Otros recientes trabajos documentales de baja difusión son Bajo Juárez de Alejandra Sánchez y José Antonio Cordero Juárez; Desierto de esperanza de Cristina Michaus, Ciudad Sin Ley producido por Isabel Vericat para Telemundo; La batalla de las cruces, de Patricia Ravelo; On the Edge, de Steve Hise.
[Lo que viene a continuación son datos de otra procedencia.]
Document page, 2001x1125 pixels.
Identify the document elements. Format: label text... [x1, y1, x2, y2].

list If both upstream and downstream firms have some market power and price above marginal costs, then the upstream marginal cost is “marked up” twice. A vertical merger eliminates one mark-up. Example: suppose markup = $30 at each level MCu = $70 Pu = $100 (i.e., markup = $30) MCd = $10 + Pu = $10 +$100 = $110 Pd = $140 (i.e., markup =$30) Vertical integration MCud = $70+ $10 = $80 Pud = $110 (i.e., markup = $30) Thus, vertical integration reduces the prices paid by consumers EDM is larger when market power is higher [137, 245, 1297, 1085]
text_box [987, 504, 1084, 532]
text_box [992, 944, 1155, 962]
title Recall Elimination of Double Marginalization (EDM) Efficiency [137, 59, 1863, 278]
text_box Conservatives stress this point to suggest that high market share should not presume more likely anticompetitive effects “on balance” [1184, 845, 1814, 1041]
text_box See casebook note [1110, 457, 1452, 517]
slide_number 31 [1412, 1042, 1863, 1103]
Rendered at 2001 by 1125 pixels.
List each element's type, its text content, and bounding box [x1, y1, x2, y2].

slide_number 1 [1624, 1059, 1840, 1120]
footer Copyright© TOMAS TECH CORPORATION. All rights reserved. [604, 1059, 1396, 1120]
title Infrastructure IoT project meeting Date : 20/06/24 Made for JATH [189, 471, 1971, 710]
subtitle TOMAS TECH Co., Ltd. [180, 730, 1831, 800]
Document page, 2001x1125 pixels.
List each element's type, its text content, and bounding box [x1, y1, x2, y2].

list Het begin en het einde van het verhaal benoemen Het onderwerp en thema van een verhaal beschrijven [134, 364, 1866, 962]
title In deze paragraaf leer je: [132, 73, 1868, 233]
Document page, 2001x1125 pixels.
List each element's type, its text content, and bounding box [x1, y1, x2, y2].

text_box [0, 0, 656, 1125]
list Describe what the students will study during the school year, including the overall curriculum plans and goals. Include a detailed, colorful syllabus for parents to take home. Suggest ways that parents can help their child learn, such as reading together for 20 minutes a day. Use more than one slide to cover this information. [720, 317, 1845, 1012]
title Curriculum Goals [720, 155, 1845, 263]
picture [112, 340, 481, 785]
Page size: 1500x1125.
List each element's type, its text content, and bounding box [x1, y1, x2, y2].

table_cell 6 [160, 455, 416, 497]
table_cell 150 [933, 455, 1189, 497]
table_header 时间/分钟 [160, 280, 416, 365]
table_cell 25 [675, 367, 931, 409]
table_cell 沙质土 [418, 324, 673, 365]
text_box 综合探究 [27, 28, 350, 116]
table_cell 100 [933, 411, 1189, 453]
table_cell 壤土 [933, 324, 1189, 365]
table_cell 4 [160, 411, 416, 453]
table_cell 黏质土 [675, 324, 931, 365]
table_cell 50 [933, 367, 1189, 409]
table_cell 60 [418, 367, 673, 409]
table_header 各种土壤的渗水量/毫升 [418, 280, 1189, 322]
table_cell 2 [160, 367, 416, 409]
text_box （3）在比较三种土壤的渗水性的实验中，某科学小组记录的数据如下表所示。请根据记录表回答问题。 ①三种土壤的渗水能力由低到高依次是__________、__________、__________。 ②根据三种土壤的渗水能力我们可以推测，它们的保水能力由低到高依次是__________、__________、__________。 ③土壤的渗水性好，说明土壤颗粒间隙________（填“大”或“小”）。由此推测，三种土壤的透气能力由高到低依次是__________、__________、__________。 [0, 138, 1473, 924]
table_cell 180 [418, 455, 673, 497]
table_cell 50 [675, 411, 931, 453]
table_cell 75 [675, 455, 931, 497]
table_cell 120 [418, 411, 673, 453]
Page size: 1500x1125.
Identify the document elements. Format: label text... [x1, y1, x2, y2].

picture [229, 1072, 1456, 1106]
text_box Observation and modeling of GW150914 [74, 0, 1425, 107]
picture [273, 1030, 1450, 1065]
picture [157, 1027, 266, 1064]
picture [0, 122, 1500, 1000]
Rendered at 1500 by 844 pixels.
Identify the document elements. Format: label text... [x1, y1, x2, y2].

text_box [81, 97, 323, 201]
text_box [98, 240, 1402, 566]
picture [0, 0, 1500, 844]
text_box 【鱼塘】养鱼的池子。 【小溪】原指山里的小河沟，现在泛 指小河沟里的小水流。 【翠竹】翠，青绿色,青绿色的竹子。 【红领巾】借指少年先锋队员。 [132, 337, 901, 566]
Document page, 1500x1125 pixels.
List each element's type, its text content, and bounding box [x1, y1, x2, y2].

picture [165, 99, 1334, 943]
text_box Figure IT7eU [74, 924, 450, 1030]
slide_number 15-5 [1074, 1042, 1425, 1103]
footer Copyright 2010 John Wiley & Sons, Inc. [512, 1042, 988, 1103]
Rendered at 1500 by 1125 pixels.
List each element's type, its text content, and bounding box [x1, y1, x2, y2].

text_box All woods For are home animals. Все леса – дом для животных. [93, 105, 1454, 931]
Finalmente, el radio documental La Cruz de Juárez, asesinadas de Ciudad Juárez, reportaje de Sandra Vanesa Robles, Mario Mercuri y Gilberto Domínguez para la radio de la Universidad de Guadalajara fue un trabajo premiado por la Fundación Nuevo Periodismo. En él se relatan testimonios de las familiares de las asesinadas, de las autoridades, del propio Ressler y de la sociedad juarense. Su música y narrativa, introducen al radio escucha en oscuro bullicio de frontera, ruido sordo que entre silencios, voces y llantos, nos adentra el drama de vivir con miedo.

El asesino entre nosotros

Entre las tradicionales exposiciones de plástica joven, de libros dedicados al tema, de documentación en todo tipo de formatos, el asesinato de mujeres es un tema fuerte, con mucho jugo para quienes deseen impregnar sentido social a su discurso artístico; pero que no está exento de oportunismo propio de este ambiente. Abanderar una protesta cuando no se está al interior de ella puede sonar poco comprometido y hasta frívolo si el discurso artístico no es coherente con la actitud del artista o el comunicador. Recordemos que desde que Picasso comprometió el sentido de su obra a la protesta por las invasiones de El Eje contra España, desde que el “Guernica” plasmó la relación entre la expresión estética, el horror y el miedo, alzar los puños como símbolo de descontento, hacer arte en sentido de protesta, es rúbrica de los tiempos modernos. El arte de vanguardia es símbolo de nuestros días y es el caso del “femenicidio” de Juárez uno de los que mayor necesidad tiene del tipo de respuesta social que el artista convoca. Aunque sumamente susceptible a seudo artistas hambrientos de un protagonismo amparado en la ignorancia y la poca difusión de la originalidad. Asesinos que mutilan y despedazan, arteramente, la atención de los públicos hacia los espacios culturales y hacia temas de prioridad social. Su peligro es latente y ese tipo de asesino, también se encuentra entre nosotros.